* BEGIN Text section *

When Sarah was fourteen, she began her career as a teaching assistant. In 1854, she taught at the African Free School of Williamsburg (Brooklyn). By the time she retired from teaching in 1900, she served for thirty-seven years as a principal. First at Colored School No. 7 in Manhattan in 1863 then as principal for both Colored School No. 4 and Public School No. 80 in 1866. She used her position to help other African American women in the teaching profession. She signed a letter of support to the Board of Education on behalf of a teacher, Ms. G.F. Putnam, for her appointment to the position of Head of Department in Public School No. 83.

In addition to teaching, Sarah was an active suffragist. She founded the Equal Suffrage League in Brooklyn, the first suffrage club for African American women. She also headed the suffrage department of the National Association of Colored Women. Alva Vanderbilt Belmont reached out to Sarah in 1910 to see if African American women might be interested in joining her suffrage club, The Political Equality Association. The answer was no, as many white women’s suffrage movements did not focus on civil rights issues important to all African Americans, like lynching. In 1911, Sarah’s activism took her to England with her sister Susan to the first Universal Races Congress, where Susan delivered a paper on African American women.

It comes as no surprise that Sarah also had an entrepreneurial spirit. She owned and ran her own seamstress shop from 1883 to 1911.

Sarah married twice. First to Episcopal minister Samuel Thompson (often mistakenly cited as Tompkins) who died in 1852. They had one daughter who lived to adulthood. In 1875, she wed Presbyterian minister and abolitionist Henry Highland Garnet who died in 1882.

Sarah died at home in Brooklyn in 1911. Noted African Americans W.E.B. DuBois and Addie Waites Hunton spoke at her memorial service.

Having grown up in Brooklyn, I knew more about her sister Susan Smith McKinney, but Sarah’s pioneering work in the New York City public school system has gained prominence thanks to the HBO series The Gilded Age.

Too often the ordeal of slavery is the only lens through which African American history is seen. Sarah Smith Thompkins Garnet’s story shows how free blacks in the North used their own advocacy and agency to build resilient African American communities.

For a chance at a $10 Amazon gift card share your thoughts on Sarah’s life in the comments.

Better To Marry Than To Burn by Michal Scott

Wife Wanted: Marital relations as necessary. Love not required nor sought…

A bridal lottery seems the height of foolishness to ex-slave Caesar King, but his refusal to participate in the town council’s scheme places him in a bind. He has to get married to avoid paying a high residence fine or leave the Texas territory. After losing his wife in childbirth, Caesar isn’t ready for romance. A woman looking for a fresh start without any emotional strings is what he needs.

Queen Esther Payne, a freeborn black from Philadelphia, has been threatened by her family for her forward-thinking, independent ways. Her family insists she marry. Her escape comes in the form of an ad. If she must marry, it will be on her terms. But her first meeting with the sinfully hot farmer proves an exciting tussle of wills that stirs her physically, intellectually, and emotionally.

* END Text section *

* Set exercise 1:
According to the Sarah Garnet text, what club did she found in Brooklyn?
* Set exercise 2:
Duplicate the Sarah Garnet text between "Wife Wanted: Marital" and "intellectually, and emotionally.", inclusive.

* BEGIN Information shown *

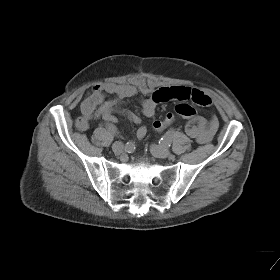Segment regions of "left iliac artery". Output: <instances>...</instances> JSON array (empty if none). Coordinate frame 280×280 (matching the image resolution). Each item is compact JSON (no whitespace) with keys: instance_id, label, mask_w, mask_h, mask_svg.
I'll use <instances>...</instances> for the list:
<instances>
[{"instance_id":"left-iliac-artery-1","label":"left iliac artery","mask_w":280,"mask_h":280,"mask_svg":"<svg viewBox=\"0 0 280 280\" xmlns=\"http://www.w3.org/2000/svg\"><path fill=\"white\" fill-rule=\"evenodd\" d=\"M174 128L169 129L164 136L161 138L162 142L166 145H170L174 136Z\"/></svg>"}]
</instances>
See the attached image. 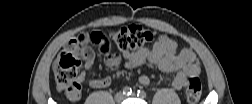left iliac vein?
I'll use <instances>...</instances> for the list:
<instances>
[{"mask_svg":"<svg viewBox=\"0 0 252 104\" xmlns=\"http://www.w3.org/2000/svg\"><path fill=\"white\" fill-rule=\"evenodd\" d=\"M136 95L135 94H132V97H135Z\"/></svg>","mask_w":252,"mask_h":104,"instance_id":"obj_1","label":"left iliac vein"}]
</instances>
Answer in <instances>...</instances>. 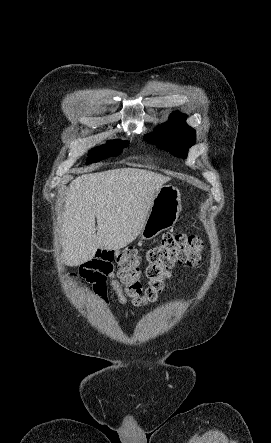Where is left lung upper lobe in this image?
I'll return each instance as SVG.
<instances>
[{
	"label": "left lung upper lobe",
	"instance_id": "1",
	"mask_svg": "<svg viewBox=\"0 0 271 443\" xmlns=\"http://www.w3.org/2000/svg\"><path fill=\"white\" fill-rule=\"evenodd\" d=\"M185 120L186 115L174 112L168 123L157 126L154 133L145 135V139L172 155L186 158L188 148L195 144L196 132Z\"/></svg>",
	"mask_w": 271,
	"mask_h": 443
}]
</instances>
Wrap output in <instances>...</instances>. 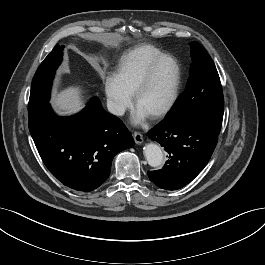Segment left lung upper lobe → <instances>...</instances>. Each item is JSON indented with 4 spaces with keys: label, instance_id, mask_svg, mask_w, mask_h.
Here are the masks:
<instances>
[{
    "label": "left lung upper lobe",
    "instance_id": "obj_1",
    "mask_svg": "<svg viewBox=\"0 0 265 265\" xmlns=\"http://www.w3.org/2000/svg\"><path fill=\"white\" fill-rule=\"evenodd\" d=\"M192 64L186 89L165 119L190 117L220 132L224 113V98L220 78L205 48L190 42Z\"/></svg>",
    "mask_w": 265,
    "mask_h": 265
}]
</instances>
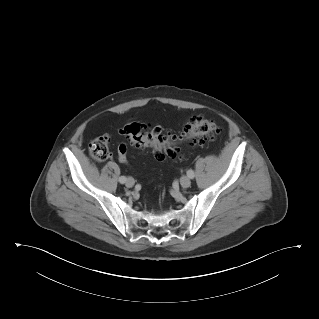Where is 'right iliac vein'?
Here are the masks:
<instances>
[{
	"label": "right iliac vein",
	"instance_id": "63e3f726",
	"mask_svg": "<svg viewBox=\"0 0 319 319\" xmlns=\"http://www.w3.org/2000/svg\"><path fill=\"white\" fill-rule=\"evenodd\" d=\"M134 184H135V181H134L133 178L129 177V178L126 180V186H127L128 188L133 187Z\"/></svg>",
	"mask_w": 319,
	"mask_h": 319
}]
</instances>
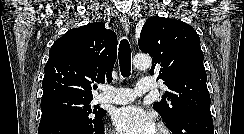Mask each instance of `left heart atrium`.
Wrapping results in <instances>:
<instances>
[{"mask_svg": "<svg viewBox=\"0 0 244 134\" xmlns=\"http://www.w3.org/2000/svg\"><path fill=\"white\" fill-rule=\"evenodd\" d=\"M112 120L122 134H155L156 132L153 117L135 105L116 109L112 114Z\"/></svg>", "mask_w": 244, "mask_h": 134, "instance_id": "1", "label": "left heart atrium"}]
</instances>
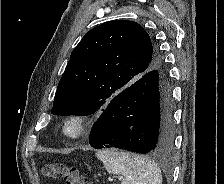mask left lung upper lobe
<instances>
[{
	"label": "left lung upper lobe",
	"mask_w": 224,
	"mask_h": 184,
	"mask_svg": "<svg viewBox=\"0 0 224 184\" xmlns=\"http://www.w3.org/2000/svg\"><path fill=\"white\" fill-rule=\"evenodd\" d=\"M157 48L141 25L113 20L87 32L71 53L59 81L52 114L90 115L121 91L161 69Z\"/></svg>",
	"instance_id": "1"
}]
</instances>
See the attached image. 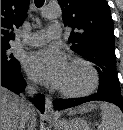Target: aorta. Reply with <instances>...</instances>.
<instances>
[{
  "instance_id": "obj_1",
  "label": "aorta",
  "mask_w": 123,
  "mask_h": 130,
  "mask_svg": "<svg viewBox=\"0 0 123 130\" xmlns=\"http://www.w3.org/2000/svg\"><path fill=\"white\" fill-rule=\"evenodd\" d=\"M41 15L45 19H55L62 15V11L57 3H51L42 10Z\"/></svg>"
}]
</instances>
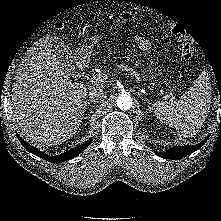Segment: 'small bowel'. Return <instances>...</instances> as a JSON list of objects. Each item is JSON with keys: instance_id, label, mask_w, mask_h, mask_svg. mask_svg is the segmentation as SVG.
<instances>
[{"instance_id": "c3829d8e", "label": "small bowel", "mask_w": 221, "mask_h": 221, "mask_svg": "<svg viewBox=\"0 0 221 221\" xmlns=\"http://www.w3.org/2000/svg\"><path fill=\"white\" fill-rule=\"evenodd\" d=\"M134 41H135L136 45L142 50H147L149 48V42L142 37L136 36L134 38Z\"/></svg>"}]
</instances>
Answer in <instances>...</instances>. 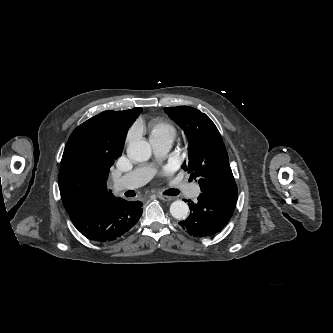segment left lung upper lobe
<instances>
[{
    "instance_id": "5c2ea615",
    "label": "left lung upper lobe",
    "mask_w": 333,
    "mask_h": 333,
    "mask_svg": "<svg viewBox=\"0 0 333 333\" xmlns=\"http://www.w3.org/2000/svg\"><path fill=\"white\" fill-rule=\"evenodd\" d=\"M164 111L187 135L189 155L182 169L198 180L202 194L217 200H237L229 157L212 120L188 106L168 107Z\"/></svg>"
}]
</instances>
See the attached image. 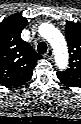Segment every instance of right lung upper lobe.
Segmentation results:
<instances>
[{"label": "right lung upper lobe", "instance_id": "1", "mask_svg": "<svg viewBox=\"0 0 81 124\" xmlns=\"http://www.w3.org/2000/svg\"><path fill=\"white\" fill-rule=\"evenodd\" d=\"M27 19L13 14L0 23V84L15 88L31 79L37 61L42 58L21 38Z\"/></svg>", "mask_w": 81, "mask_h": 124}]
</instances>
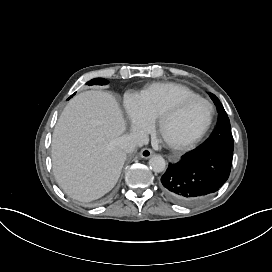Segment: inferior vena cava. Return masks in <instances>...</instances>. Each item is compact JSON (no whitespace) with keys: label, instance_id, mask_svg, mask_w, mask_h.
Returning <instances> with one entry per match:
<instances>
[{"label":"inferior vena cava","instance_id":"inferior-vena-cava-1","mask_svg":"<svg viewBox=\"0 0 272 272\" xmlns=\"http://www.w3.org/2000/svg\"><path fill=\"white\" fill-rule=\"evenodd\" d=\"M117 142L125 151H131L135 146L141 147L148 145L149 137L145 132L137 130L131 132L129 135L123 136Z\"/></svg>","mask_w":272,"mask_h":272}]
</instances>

* END Information shown *
* BEGIN Information shown *

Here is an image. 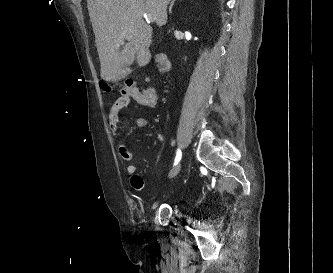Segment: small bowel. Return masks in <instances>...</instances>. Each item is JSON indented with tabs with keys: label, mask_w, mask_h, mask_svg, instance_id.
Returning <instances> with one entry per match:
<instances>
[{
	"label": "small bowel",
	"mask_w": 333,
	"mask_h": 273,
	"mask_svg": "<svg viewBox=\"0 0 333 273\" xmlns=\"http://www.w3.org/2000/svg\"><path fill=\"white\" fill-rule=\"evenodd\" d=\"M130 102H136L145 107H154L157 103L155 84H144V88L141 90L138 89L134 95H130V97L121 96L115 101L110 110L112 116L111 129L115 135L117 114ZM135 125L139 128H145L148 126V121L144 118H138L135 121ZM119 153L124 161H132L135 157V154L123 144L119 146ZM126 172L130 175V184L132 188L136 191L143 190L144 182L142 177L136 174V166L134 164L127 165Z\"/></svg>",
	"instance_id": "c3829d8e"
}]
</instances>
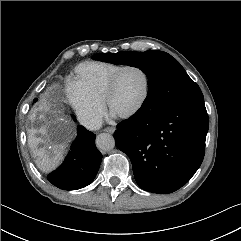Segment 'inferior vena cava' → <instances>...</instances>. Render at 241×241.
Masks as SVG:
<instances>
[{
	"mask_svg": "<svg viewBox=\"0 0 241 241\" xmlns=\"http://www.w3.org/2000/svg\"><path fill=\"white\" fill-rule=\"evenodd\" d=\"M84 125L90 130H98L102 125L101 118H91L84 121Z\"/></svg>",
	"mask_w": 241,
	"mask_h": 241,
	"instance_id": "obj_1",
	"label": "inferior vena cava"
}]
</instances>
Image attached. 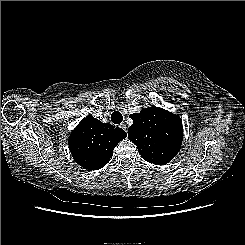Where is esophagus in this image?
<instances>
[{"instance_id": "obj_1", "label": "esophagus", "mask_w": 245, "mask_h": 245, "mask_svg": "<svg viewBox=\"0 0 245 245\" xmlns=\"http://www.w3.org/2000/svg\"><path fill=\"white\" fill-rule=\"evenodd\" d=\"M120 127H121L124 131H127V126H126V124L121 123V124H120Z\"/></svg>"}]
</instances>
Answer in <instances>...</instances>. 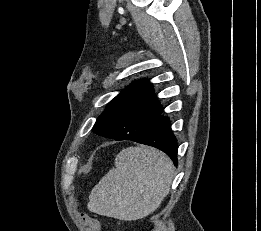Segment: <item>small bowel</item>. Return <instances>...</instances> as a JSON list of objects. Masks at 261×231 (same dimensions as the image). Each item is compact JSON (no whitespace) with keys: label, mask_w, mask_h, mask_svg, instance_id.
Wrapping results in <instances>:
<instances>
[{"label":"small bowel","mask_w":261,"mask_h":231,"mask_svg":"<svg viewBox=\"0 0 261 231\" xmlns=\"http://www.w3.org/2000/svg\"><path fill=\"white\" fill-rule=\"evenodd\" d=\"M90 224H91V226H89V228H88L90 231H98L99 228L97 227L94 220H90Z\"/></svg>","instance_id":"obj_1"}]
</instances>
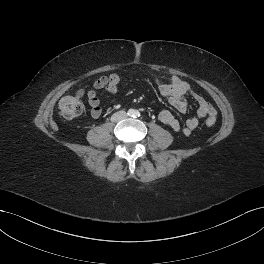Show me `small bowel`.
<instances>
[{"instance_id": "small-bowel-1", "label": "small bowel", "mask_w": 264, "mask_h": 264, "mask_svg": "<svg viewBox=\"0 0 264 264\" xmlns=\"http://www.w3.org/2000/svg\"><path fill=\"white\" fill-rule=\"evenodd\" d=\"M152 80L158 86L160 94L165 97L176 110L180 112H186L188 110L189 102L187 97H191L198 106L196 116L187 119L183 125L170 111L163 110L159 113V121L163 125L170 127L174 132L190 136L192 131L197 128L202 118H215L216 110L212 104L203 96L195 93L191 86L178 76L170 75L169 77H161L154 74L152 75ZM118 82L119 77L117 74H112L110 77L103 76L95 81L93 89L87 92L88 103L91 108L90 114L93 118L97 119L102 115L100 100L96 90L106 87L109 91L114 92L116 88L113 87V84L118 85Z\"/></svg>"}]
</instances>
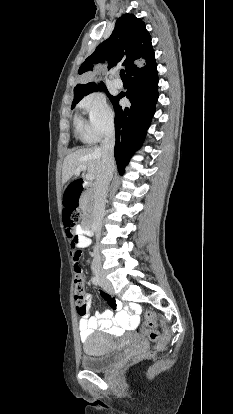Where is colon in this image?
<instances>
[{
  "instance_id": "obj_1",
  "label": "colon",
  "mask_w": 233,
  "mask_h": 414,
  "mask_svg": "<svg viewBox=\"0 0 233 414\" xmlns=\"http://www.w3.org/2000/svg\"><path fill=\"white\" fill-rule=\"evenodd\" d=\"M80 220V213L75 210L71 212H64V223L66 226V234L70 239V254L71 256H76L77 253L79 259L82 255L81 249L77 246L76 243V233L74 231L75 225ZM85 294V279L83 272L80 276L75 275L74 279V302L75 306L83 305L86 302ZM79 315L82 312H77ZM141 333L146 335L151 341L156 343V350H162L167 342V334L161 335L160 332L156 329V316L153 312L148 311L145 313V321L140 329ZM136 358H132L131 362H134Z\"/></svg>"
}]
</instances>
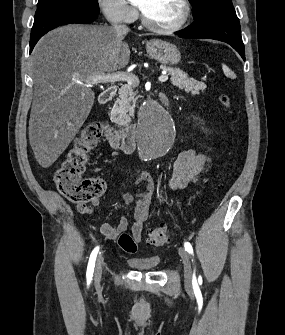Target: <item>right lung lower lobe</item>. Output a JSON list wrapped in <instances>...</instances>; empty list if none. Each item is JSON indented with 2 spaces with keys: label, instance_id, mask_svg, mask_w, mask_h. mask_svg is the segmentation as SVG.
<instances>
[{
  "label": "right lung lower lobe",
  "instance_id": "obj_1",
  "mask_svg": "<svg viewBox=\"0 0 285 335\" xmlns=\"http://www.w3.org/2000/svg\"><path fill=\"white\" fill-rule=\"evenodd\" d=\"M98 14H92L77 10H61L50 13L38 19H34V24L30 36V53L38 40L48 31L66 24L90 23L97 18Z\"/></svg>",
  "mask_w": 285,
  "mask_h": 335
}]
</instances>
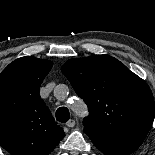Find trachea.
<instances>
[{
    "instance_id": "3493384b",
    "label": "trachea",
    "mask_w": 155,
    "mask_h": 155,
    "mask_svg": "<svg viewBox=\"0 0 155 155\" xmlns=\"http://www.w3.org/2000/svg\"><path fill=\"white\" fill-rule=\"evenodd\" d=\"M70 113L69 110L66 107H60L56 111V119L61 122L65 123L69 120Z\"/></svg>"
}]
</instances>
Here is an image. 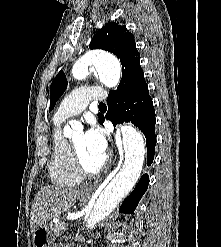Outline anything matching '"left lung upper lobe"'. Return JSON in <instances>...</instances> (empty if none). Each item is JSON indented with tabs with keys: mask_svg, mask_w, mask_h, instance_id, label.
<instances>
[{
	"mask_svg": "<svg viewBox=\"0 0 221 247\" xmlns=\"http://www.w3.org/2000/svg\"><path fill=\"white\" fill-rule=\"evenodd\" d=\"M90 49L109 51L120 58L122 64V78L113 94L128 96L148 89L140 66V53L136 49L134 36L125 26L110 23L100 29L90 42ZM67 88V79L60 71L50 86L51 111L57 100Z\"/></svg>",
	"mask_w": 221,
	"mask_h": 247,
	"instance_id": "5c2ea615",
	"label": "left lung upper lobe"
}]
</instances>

* END Information shown *

* Worked solution 1:
The Equal Suffrage League

* Worked solution 2:
Wife Wanted: Marital relations as necessary. Love not required nor sought…

A bridal lottery seems the height of foolishness to ex-slave Caesar King, but his refusal to participate in the town council’s scheme places him in a bind. He has to get married to avoid paying a high residence fine or leave the Texas territory. After losing his wife in childbirth, Caesar isn’t ready for romance. A woman looking for a fresh start without any emotional strings is what he needs.

Queen Esther Payne, a freeborn black from Philadelphia, has been threatened by her family for her forward-thinking, independent ways. Her family insists she marry. Her escape comes in the form of an ad. If she must marry, it will be on her terms. But her first meeting with the sinfully hot farmer proves an exciting tussle of wills that stirs her physically, intellectually, and emotionally.